(THE INPUT begins)
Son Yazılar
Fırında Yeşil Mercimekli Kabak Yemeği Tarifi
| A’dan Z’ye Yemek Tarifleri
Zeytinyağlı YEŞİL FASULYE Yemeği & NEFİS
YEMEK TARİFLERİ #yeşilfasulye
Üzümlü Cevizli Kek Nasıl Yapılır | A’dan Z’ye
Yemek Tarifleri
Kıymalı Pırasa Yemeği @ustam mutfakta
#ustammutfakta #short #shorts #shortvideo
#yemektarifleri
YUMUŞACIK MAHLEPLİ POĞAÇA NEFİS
(THE INPUT ends)
→ WHAT YOU ARE ASKED TO DO:
Retype all of the data above line for line, keeping every word, symbol, and line break unchanged.

→ OUTPUT BELOW:
Son Yazılar
Fırında Yeşil Mercimekli Kabak Yemeği Tarifi
| A’dan Z’ye Yemek Tarifleri
Zeytinyağlı YEŞİL FASULYE Yemeği & NEFİS
YEMEK TARİFLERİ #yeşilfasulye
Üzümlü Cevizli Kek Nasıl Yapılır | A’dan Z’ye
Yemek Tarifleri
Kıymalı Pırasa Yemeği @ustam mutfakta
#ustammutfakta #short #shorts #shortvideo
#yemektarifleri
YUMUŞACIK MAHLEPLİ POĞAÇA NEFİS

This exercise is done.